Pictures aside, repeat the listing below exactly.

━━━ STORED DATA ━━━

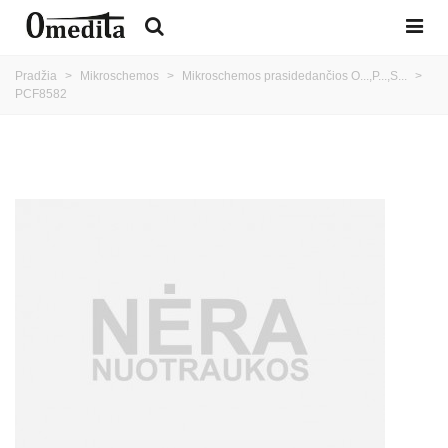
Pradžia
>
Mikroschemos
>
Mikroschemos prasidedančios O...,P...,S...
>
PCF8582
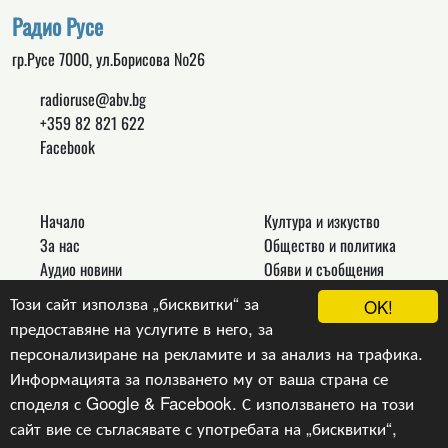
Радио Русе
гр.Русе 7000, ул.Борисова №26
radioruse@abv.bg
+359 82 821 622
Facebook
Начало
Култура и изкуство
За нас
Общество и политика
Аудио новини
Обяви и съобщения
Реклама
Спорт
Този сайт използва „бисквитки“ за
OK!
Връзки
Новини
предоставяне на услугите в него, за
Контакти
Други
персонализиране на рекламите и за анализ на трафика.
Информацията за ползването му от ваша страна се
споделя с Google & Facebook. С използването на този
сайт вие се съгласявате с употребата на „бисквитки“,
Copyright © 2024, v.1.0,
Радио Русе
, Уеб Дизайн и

━━━

*REPLY*.
Pradžia
>
Mikroschemos
>
Mikroschemos prasidedančios O...,P...,S...
>
PCF8582
Радио Русе
гр.Русе 7000, ул.Борисова №26
radioruse@abv.bg
+359 82 821 622
Facebook
Начало
Култура и изкуство
За нас
Общество и политика
Аудио новини
Обяви и съобщения
Реклама
Спорт
Този сайт използва „бисквитки“ за
OK!
Връзки
Новини
предоставяне на услугите в него, за
Контакти
Други
персонализиране на рекламите и за анализ на трафика.
Информацията за ползването му от ваша страна се
споделя с Google & Facebook. С използването на този
сайт вие се съгласявате с употребата на „бисквитки“,
Copyright © 2024, v.1.0,
Радио Русе
, Уеб Дизайн и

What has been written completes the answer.